Que a terra pulse em teu ritmo,
Embora não conhecesse as capacidades de seus aliados, conhecia bem as suas próprias — ou ao menos gostava de acreditar nisso. Mas o que ele via como um dom, os outros poderiam chamar de maldição. Seu corpo carregava um fardo estranho, um peso que ninguém poderia aliviar.
Seus sonhos.
Sonhos que lhe mostravam fragmentos do futuro, vislumbres de algo que ainda não havia acontecido, mas que, de alguma forma, já existia. Ele sempre pensou neles como ecos de um tempo distorcido, sombras projetadas antes mesmo da luz surgir. Mas aquele sonho…
Aquela porta…
Awain, luz que jamais apaga!
Por que, mesmo antes de herdar a “Visão Divina” ele já tivera um desses vislumbres? Seria um erro supor que aquilo era apenas mais um traço de sua maldição? As peças estavam ali, espalhadas diante dele, mas a conexão entre elas permanecia um mistério.
É o escudo contra a fome e o medo,
É o abrigo na tempestade cruel!
Ele inspirou lentamente, sentindo o peso da atmosfera ao seu redor. O cântico não parava. As vozes se misturavam, criando algo que não era apenas som, mas um sentimento, um torpor que se infiltrava sob a pele e nos ossos.
“A porta teria ligação direta a ele?”
Se havia algo que aprendera ao longo da vida, era que nada surgia sem um propósito. Nenhuma visão era gratuita, nenhuma peça estava solta no tabuleiro por acaso. Mas quem estava movendo essas peças?
“Sonhos…”
Eles o assombravam. Sempre haviam assombrado.

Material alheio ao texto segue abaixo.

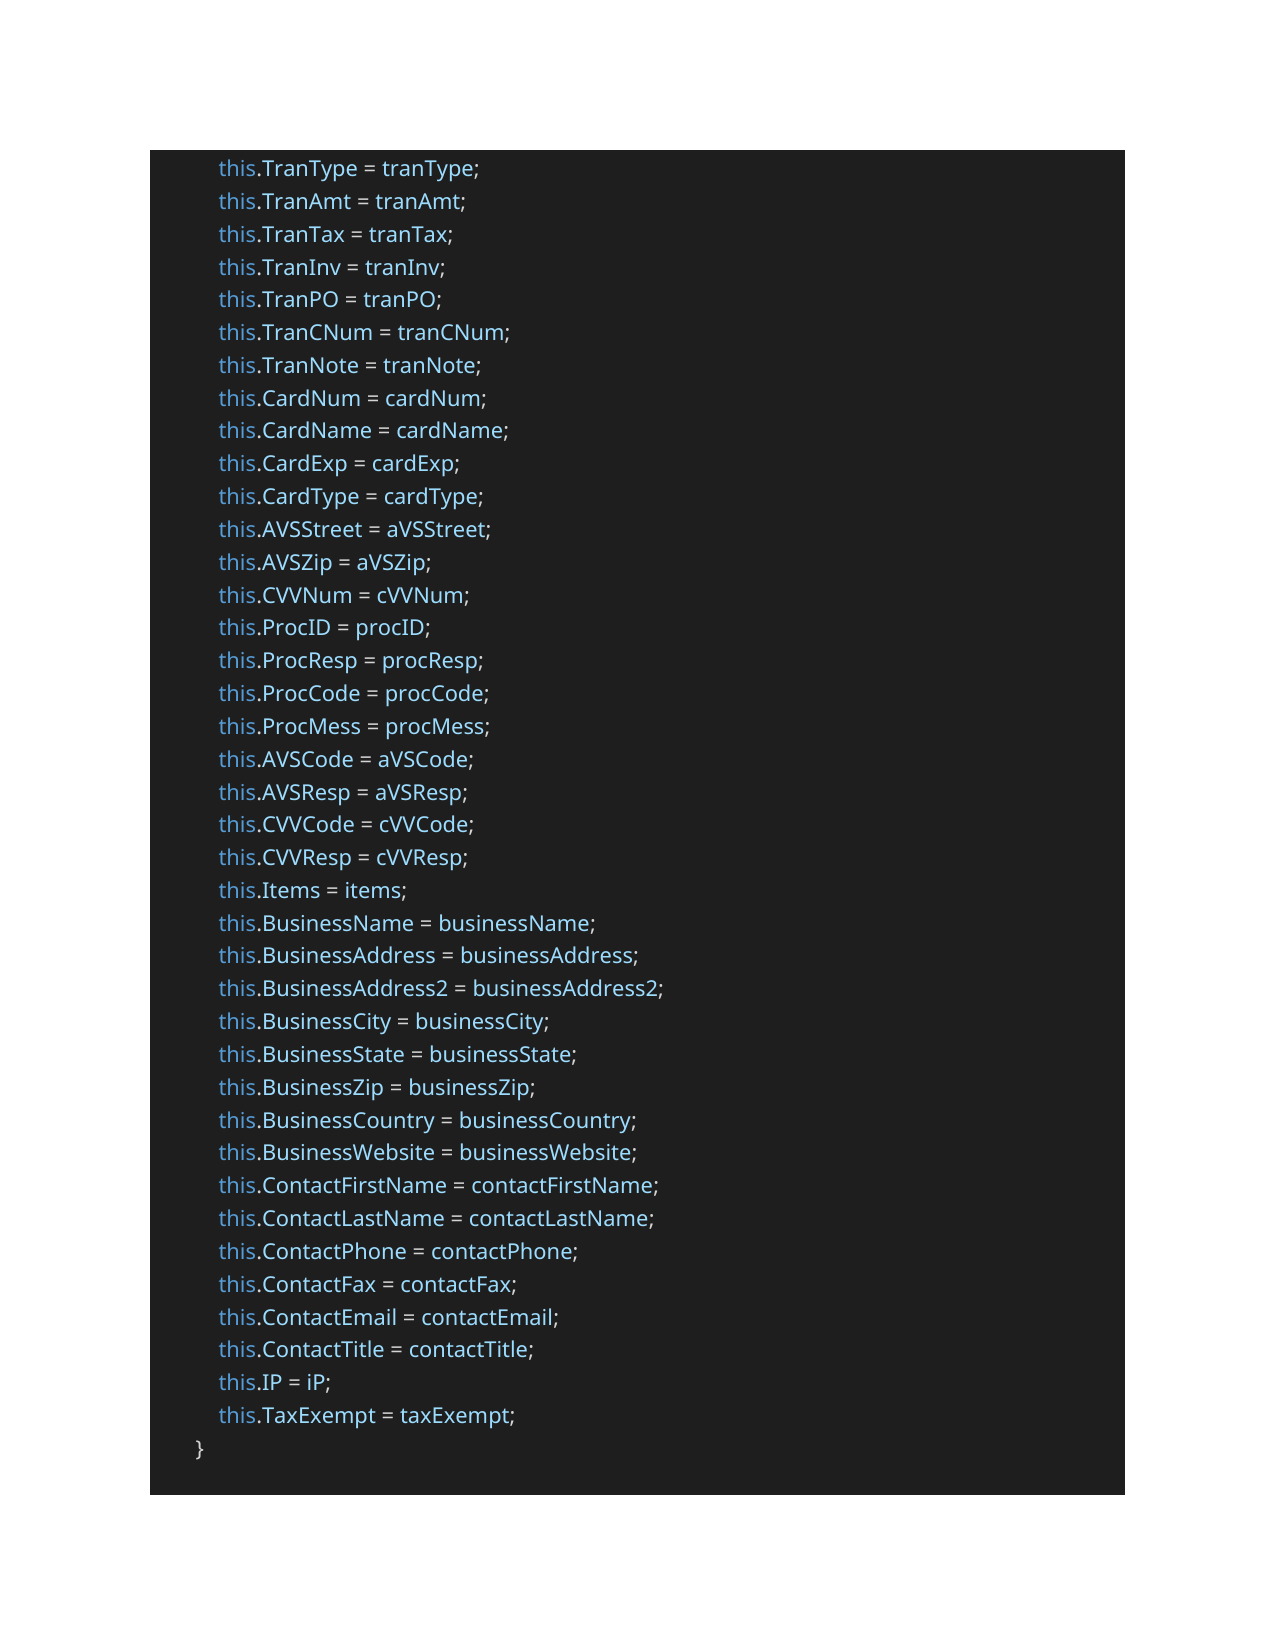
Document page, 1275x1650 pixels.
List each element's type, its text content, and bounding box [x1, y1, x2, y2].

text this.BusinessAddress2 = businessAddress2; [150, 970, 1125, 1003]
text this.CardName = cardName; [150, 412, 1125, 445]
text this.CVVResp = cVVResp; [150, 839, 1125, 872]
text this.ContactEmail = contactEmail; [150, 1298, 1125, 1331]
text this.ProcResp = procResp; [150, 642, 1125, 675]
text this.TranAmt = tranAmt; [150, 183, 1125, 216]
text this.TranInv = tranInv; [150, 248, 1125, 281]
text this.TranTax = tranTax; [150, 216, 1125, 248]
text this.BusinessAddress = businessAddress; [150, 937, 1125, 970]
text this.TaxExempt = taxExempt; [150, 1397, 1125, 1430]
text this.TranCNum = tranCNum; [150, 314, 1125, 347]
text this.TranType = tranType; [150, 150, 1125, 183]
text this.AVSStreet = aVSStreet; [150, 511, 1125, 544]
text this.AVSZip = aVSZip; [150, 544, 1125, 577]
text this.CardNum = cardNum; [150, 380, 1125, 412]
text this.Items = items; [150, 872, 1125, 905]
text this.BusinessCountry = businessCountry; [150, 1102, 1125, 1134]
text this.ContactFax = contactFax; [150, 1266, 1125, 1298]
text this.AVSResp = aVSResp; [150, 773, 1125, 806]
text this.ContactFirstName = contactFirstName; [150, 1167, 1125, 1200]
text this.BusinessName = businessName; [150, 905, 1125, 937]
text this.BusinessCity = businessCity; [150, 1003, 1125, 1036]
text this.ProcMess = procMess; [150, 708, 1125, 741]
text this.AVSCode = aVSCode; [150, 741, 1125, 773]
text this.CardExp = cardExp; [150, 445, 1125, 478]
text } [150, 1430, 1125, 1462]
text this.CVVNum = cVVNum; [150, 577, 1125, 609]
text this.CVVCode = cVVCode; [150, 806, 1125, 839]
text this.ContactLastName = contactLastName; [150, 1200, 1125, 1233]
text this.ContactPhone = contactPhone; [150, 1233, 1125, 1266]
text this.ContactTitle = contactTitle; [150, 1331, 1125, 1364]
text this.TranNote = tranNote; [150, 347, 1125, 380]
text this.CardType = cardType; [150, 478, 1125, 511]
text this.ProcCode = procCode; [150, 675, 1125, 708]
text this.BusinessZip = businessZip; [150, 1069, 1125, 1102]
text this.IP = iP; [150, 1364, 1125, 1397]
text this.BusinessWebsite = businessWebsite; [150, 1134, 1125, 1167]
text this.BusinessState = businessState; [150, 1036, 1125, 1069]
text this.TranPO = tranPO; [150, 281, 1125, 314]
text this.ProcID = procID; [150, 609, 1125, 642]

Desde a infância, ele os via como mensagens fragmentadas, imagens sem contexto que vinham e iam como marés imprevisíveis. No começo, pensava ser apenas imaginação febril, delírios de uma mente inquieta. Mas então, os sonhos começaram a se tornar reais.
E agora, essa porta.
Esse presságio.
Nas tuas mãos, colhemos o trigo,
Nos teus passos, seguimos fiéis!
Ele apertou os olhos, tentando afastar o peso da revelação. Não era o momento para isso. O presente exigia sua atenção. Mas era difícil ignorar aquela sensação estranha, aquele eco reverberando dentro de si.
Que os ventos sussurrem teu nome,
Que as águas cantem tua graça,
Que a terra pulse em teu ritmo,
Awain, luz que jamais se apaga!
As palavras flutuavam ao redor dele e, por um breve instante, Leonard sentiu algo que não sentia há muito tempo: pertencimento.
Havia algo de terrível e, ao mesmo tempo, magnífico naquela sensação.
Finalmente, estava conectado a um lugar. Finalmente, havia encontrado algo que o ancorava. Mas, no mesmo instante em que esse pensamento floresceu, veio a dor.
A falta de seus irmãos.
A lembrança deles foi como um punho se fechando ao redor de sua garganta. O passado se estendia como uma estrada perdida na névoa, chamando-o de volta, sussurrando que aquele não era seu lar. Não importava o que sentisse agora, não importava a euforia passageira que pulsava em suas veias.
O caminho para casa ainda o aguardava.